After hearing that cry from the bushes, Jarlaxle was not at all surprised when Drizzt marched up to him, covered in ink, waving the journal under his nose. "You did this!"
"I did not!" Jarlaxle put a hand over his heart. "If it was anyone, it must have been Artemis. You know how he hates you."
"It's written in drow!"
Jarlaxle paused. "Oh. That." He smiled sheepishly and shrugged. "You got me."
Drizzt didn't look amused.
Jarlaxle took the journal from him and cleared his throat, grinning. "Now, a selection from the pious ranger's journal, entitled: Ode To The Penis."
Drizzt turned three shades darker.
"How I love thee, O Penis," Jarlaxle said, gesturing with his free hand. "I think about you night and day."
"I do not –"
Jarlaxle overrode him. "How innocent you look, riding between –"
"I do not think about penises!" Drizzt shouted.
Jarlaxle peered over the top of the journal. "Well, you should. You have one. Haven't you ever wondered where it came from?"
There was silence as Drizzt hotly debated killing his father's friend here and now. He had no help from Entreri at all, and he saw that he would have to answer. "Where?" Drizzt asked from between clenched teeth.
"Your mother!" Jarlaxle cried, throwing the book down. He ran away, cackling hysterically.
Artemis stood there and watched Guenhwyvar bound after him. They heard a resounding thud about ten feet away. Artemis calmly began walking towards it. Drizzt followed.
Jarlaxle was on the ground, with the panther on top of him. She was purring and playing with Jarlaxle's hat with her teeth. "Let me up," Jarlaxle said weakly. He wheezed. "She's crushing me."

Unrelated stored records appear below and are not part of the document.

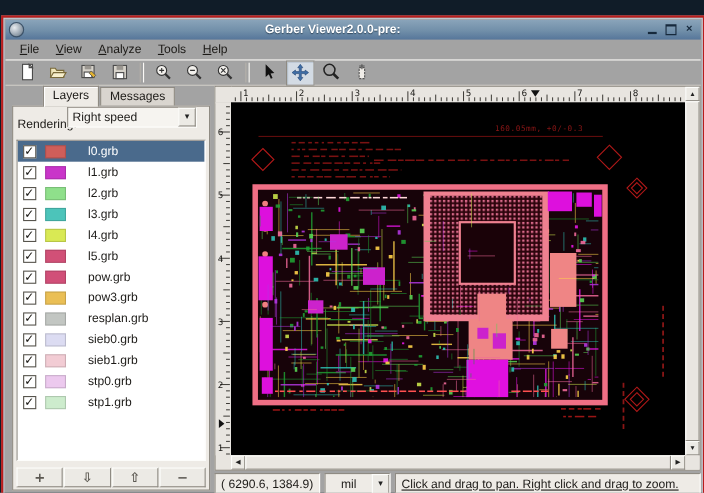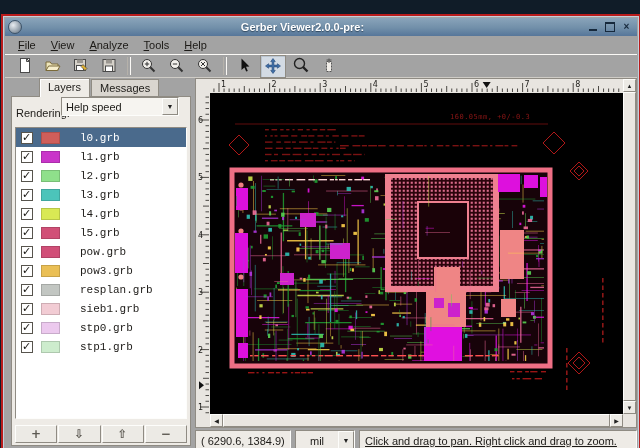--- a/index.html
+++ b/index.html
@@ -204,7 +204,7 @@
       <span id="rendering-label">Rendering:</span>
     </div>
     <div class="abs" id="rendering-combo">
-      <span class="val">Help speed</span>
+      <span class="val">Right speed</span>
       <span class="combo-arrow">▼</span>
     </div>
     <div class="abs" id="layer-list">

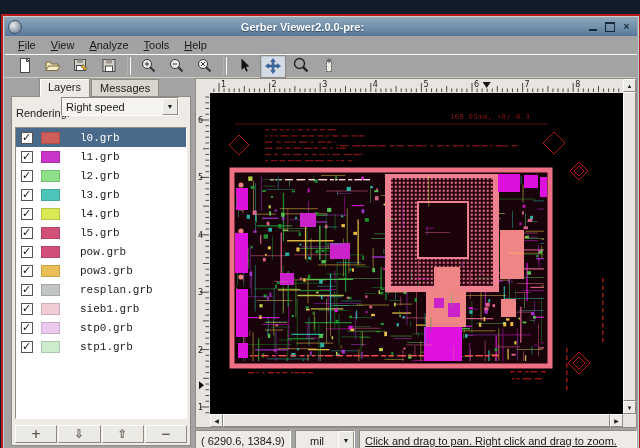--- a/index.html
+++ b/index.html
@@ -56,7 +56,7 @@
   .cb{width:10px;height:10px;background:#fff;border:1px solid #57544d;flex:0 0 auto;position:relative;}
   .cb.checked::before{content:"✓";position:absolute;left:0px;top:-2px;font-size:11px;color:#15130f;}
   .swatch{width:17px;height:10px;flex:0 0 auto;border:1px solid rgba(0,0,0,.15);}
-  .lname{padding-left:12px;white-space:nowrap;font-family:Liberation Mono, monospace;}
+  .lname{padding-left:12px;white-space:nowrap;}
   #layer-actions{left:3px;bottom:2px;width:172px;height:18px;display:flex;gap:1px;}
   .pbtn{flex:1;height:18px;padding:0;display:flex;align-items:center;justify-content:center;
         background:#eceae5;border:1px solid;border-color:#fdfdfb #8f8b83 #8f8b83 #fdfdfb;}

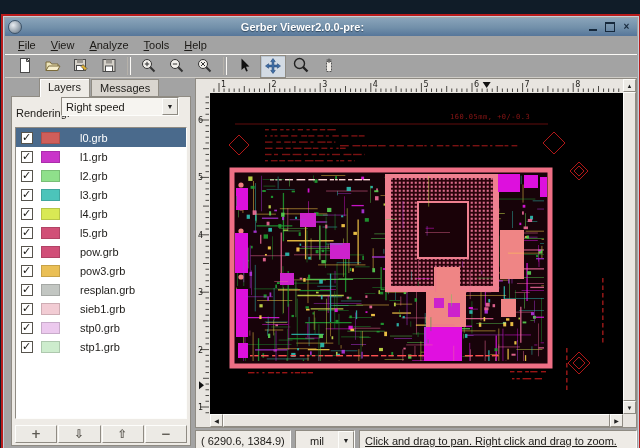--- a/index.html
+++ b/index.html
@@ -252,6 +252,11 @@
           <span class="cb checked"></span>
           <span class="swatch" style="background: rgb(194, 198, 194);"></span>
           <span class="lname">resplan.grb</span>
+        </div>
+        <div class="layer-row">
+          <span class="cb checked"></span>
+          <span class="swatch" style="background: rgb(220, 220, 242);"></span>
+          <span class="lname">sieb0.grb</span>
         </div>
         <div class="layer-row">
           <span class="cb checked"></span>

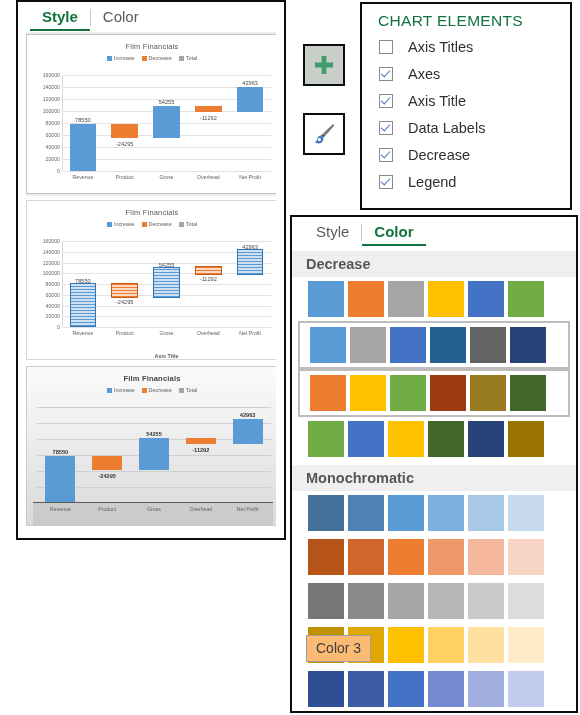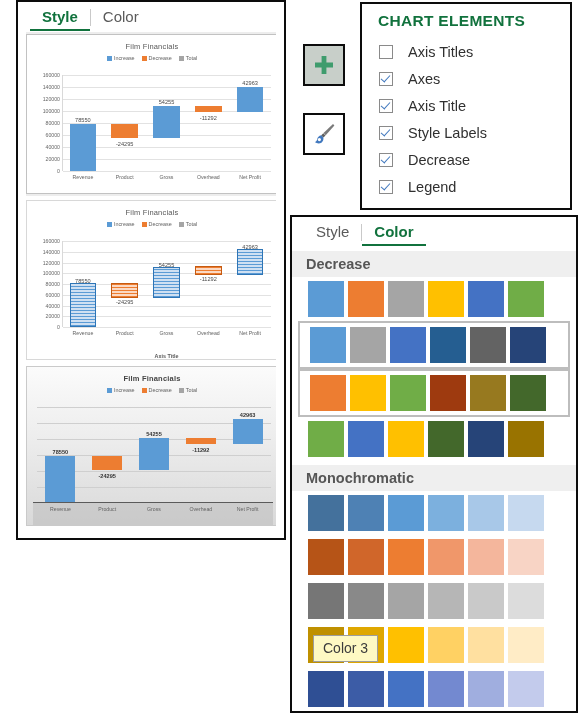--- a/index.html
+++ b/index.html
@@ -56,7 +56,7 @@
 
   
   #ce-panel{left:360px;top:2px;width:212px;height:208px;border:2px solid #0c0c0c;}
-  #ce-title{font-size:15.5px;font-weight:bold;color:#11723d;letter-spacing:.3px;margin:8px 0 8px 16px;}
+  #ce-title{font-size:15.5px;font-weight:normal;color:#11723d;letter-spacing:.3px;margin:8px 0 3px 16px;}
   .ce-row{display:flex;align-items:center;height:27px;padding-left:17px;}
   .cb{width:14px;height:14px;border:1px solid #8a8a8a;background:#fff;box-sizing:border-box;
       position:relative;flex:none;}

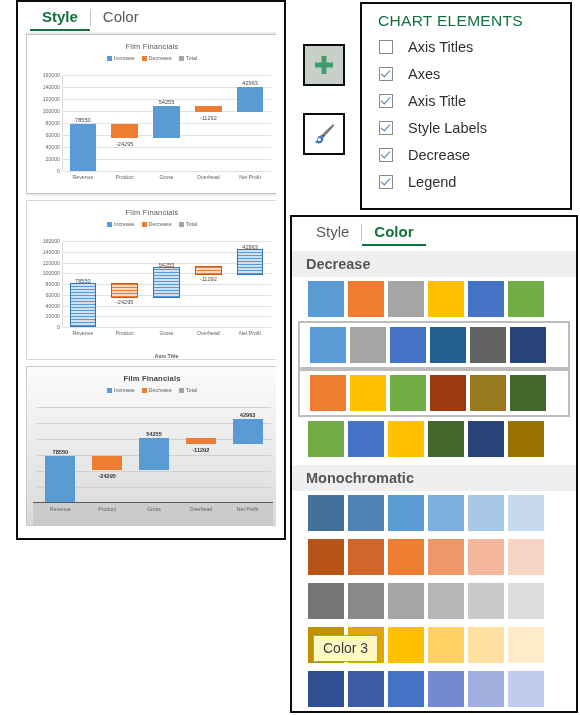--- a/index.html
+++ b/index.html
@@ -300,7 +300,7 @@
   </div>
   <div class="ce-row">
     <span class="cb on"></span>
-    <span class="ce-lb">Style Labels</span>
+    <span class="ce-lb">Data Labels</span>
   </div>
   <div class="ce-row">
     <span class="cb on"></span>

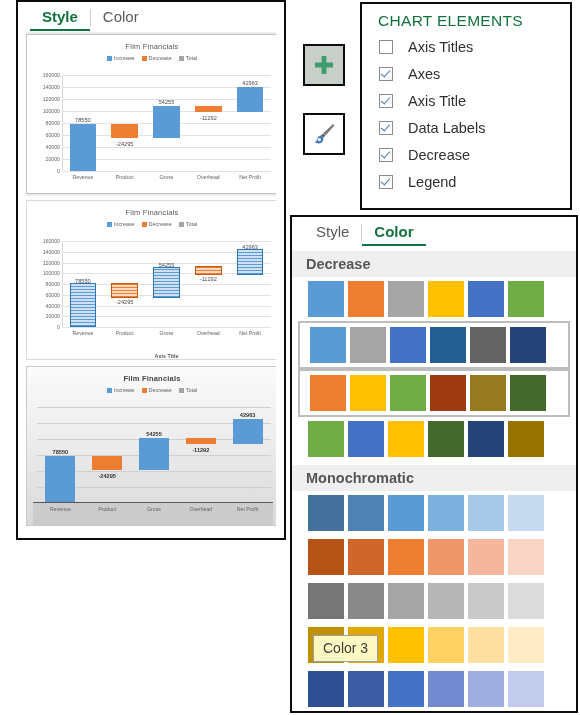--- a/index.html
+++ b/index.html
@@ -75,7 +75,7 @@
   .prow{display:flex;gap:4px;padding:4px 0 4px 16px;position:relative;box-sizing:border-box;}
   .prow.sel{border:2px solid #bdbdbd;margin:0 6px;padding-left:10px;}
   .sw{width:36px;height:36px;flex:none;}
-  .tip{position:absolute;left:21px;top:418px;background:#fef9c3;border:1px solid #9d9d9d;
+  .tip{position:absolute;left:14px;top:418px;background:#fdba74;border:1px solid #9d9d9d;
        font-size:14px;color:#3c3c3c;padding:4px 9px 5px 9px;z-index:9;white-space:nowrap;}
 </style>
 </head>

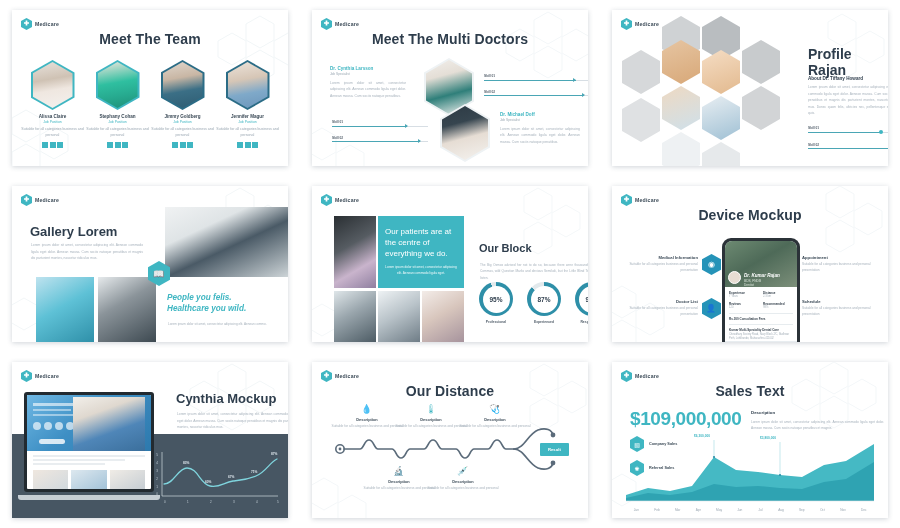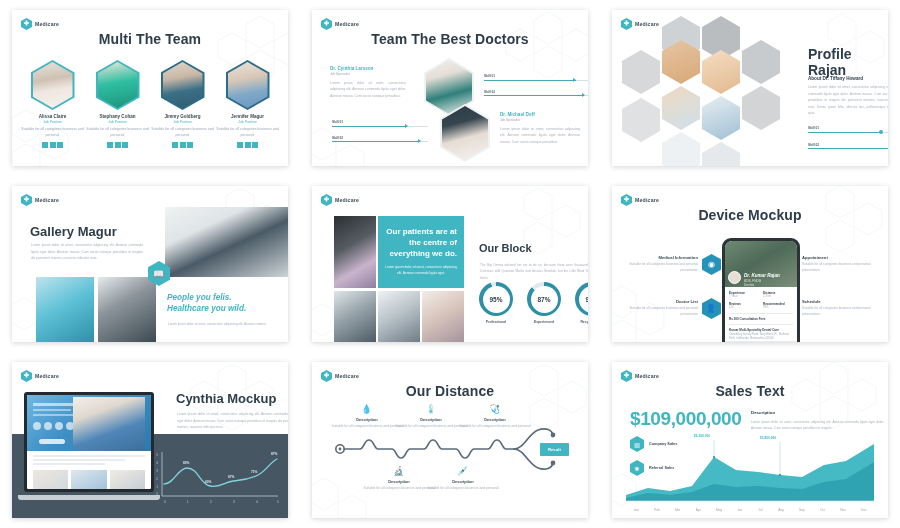--- a/index.html
+++ b/index.html
@@ -153,7 +153,7 @@
       </svg>
       <span class="lt">Medicare</span>
     </div>
-    <div class="title">Multi The Team</div>
+    <div class="title">Meet The Team</div>
 
     <div class="team">
       <div class="member">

"I ought to emasculate you," Drizzt said. He held his journal in one hand.
"I'll hold him down," Artemis said.
"I'll sacrifice myself," Jarlaxle whined. "I beg of you, someone save my hat."
Guenhwyvar purred loudly and shook the hat in her jaws like a dead rabbit.
"Nooooo." Jarlaxle reached up with one hand and tried to take the hat away from her. She yanked her head away. He missed. She shifted on top of him smugly. Everyone heard a series of cracking noises. "My spine."
"He's old," Artemis said to Drizzt. "Let him up." He sighed as though he regretted having to concede.
Drizzt gestured at Guenhwyvar. "Off."
She rolled off of the dark elven mercenary and wiggled on her back, paws batting at the air. Drizzt bent down and obligingly started scratching her tummy. She let Jarlaxle's hat drop from her mouth.
Jarlaxle crawled to his feet, his joints popping and cracking in several more places, and retrieved his hat from off the ground. His brim had several puncture holes in it he could fit his finger through. He looked at his hat mournfully.
"You should be thankful," Artemis said. His face was expressionless. "That could have been your penis."